TASKS TO COMPLETE —
• 1. From the ALS imaging passage, reproduce word for word the stretch from "A standardised, multimodal" through "controls were included.".
• 2. Render this sentence from the ALS imaging passage in French: "C9orf72 carriers exhibited lower brainstem volumes, lower cortico-medullary structural connectivity and faster cortical thinning."

PASSAGE SHOWN —
A standardised, multimodal imaging protocol was implemented with clinical and genetic profiling to systematically appraise the biomarker potential of specific metrics. A total of 198 patients with ALS and 108 healthy controls were included.

Results

Longitudinal analyses revealed progressive structural and functional disconnection between the motor cortex and the brainstem over time. Cortical thickness reduction was an early feature on cross-sectional analyses with limited further progression on longitudinal follow-up. Receiver operating characteristic analyses of the panel of MR metrics confirmed the discriminatory potential of bulbar imaging measures between patients and controls and area-under-the-curve values increased significantly on longitudinal follow-up. C9orf72 carriers exhibited lower brainstem volumes, lower cortico-medullary structural connectivity and faster cortical thinning. Sporadic patients without bulbar symptoms, already exhibit significant brainstem and cortico-medullary connectivity alterations.

RECORDS PROVIDED —
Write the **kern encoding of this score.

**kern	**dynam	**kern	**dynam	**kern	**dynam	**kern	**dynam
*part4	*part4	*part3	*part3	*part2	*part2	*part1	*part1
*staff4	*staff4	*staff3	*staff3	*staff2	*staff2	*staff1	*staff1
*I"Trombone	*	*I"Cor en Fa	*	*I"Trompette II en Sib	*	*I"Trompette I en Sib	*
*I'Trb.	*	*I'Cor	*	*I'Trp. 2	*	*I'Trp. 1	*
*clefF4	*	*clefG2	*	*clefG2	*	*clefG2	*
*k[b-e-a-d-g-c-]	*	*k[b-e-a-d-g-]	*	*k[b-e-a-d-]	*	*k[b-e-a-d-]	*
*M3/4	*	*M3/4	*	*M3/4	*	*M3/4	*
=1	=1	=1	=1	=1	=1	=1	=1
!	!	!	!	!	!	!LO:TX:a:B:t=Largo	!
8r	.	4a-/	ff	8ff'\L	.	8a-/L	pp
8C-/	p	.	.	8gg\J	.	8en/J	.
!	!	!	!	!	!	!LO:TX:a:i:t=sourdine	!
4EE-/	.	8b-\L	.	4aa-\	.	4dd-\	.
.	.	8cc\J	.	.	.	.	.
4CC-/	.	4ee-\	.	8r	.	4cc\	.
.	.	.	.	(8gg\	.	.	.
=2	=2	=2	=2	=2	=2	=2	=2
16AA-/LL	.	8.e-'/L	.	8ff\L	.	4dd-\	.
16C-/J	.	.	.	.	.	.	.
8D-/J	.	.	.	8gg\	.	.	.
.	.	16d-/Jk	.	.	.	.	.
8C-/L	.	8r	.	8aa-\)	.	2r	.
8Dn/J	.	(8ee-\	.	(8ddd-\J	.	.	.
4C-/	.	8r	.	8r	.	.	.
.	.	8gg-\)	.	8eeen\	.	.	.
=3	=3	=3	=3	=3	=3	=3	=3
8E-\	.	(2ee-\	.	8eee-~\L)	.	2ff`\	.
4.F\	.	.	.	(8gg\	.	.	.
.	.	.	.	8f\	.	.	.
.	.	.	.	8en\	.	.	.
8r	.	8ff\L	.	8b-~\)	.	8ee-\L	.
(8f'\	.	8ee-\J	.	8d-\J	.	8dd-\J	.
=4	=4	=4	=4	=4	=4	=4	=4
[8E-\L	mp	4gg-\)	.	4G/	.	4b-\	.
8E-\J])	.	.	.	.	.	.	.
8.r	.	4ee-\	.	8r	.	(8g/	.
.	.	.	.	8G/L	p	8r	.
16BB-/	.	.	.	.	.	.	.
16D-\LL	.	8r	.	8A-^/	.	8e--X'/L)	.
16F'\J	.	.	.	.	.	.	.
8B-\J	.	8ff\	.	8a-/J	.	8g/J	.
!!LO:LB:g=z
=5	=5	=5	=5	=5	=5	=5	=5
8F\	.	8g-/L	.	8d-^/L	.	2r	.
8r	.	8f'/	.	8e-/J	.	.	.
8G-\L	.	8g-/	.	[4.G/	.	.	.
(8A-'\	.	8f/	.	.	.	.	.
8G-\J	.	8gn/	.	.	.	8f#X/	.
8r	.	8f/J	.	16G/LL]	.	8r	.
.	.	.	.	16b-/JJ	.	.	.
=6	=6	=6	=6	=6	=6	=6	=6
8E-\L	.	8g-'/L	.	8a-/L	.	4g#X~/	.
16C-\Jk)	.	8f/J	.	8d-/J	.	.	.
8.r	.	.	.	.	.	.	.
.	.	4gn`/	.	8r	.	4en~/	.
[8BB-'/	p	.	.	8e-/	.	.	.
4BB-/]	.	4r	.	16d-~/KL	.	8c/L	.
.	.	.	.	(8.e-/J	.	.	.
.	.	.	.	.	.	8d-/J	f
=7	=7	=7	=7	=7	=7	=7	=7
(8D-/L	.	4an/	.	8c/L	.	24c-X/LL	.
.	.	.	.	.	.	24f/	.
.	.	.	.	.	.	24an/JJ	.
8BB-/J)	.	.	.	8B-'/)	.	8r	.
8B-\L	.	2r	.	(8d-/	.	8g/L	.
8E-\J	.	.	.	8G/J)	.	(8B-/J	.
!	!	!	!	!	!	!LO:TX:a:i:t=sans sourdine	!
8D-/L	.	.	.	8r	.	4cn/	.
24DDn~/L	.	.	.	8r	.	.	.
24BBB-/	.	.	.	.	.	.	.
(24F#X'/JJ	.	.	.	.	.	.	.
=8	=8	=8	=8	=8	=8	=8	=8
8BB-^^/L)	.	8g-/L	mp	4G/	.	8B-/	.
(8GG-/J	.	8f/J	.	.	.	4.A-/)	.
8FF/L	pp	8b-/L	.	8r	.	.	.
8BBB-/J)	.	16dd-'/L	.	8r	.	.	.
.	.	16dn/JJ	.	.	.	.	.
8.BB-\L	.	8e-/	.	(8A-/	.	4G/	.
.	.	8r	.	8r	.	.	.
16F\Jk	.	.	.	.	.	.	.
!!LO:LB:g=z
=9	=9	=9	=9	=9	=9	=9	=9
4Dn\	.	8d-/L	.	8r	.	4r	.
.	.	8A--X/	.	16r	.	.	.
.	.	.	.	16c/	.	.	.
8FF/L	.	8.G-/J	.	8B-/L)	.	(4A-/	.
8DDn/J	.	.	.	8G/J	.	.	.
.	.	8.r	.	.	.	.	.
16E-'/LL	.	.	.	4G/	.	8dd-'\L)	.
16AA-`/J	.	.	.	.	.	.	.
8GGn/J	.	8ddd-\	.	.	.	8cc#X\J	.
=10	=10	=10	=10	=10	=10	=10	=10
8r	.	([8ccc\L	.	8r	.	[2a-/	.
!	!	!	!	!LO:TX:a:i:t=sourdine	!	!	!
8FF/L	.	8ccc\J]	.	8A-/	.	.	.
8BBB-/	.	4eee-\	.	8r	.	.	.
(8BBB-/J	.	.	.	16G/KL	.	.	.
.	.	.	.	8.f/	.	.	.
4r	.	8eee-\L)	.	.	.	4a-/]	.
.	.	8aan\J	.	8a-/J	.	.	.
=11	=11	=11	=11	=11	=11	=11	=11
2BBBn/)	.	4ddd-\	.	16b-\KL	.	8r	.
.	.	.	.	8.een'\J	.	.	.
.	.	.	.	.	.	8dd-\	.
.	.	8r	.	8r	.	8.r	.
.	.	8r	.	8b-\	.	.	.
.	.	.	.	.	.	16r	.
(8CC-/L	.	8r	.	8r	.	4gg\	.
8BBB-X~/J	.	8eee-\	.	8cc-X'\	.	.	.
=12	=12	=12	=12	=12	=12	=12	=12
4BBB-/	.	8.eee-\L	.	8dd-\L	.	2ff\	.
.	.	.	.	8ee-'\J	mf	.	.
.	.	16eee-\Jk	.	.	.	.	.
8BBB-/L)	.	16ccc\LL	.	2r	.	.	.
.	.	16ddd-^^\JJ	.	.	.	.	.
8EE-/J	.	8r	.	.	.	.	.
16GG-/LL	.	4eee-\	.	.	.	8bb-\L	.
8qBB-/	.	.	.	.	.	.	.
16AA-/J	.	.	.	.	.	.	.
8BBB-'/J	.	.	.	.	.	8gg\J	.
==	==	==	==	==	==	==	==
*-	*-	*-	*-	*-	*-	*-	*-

SOLUTIONS PER TASK —
• 1.
A standardised, multimodal imaging protocol was implemented with clinical and genetic profiling to systematically appraise the biomarker potential of specific metrics. A total of 198 patients with ALS and 108 healthy controls were included.

• 2. Les porteurs de C9orf72 présentaient des volumes du tronc cérébral plus faibles, une connectivité structurelle cortico-médullaire plus faible et un amincissement cortical plus rapide.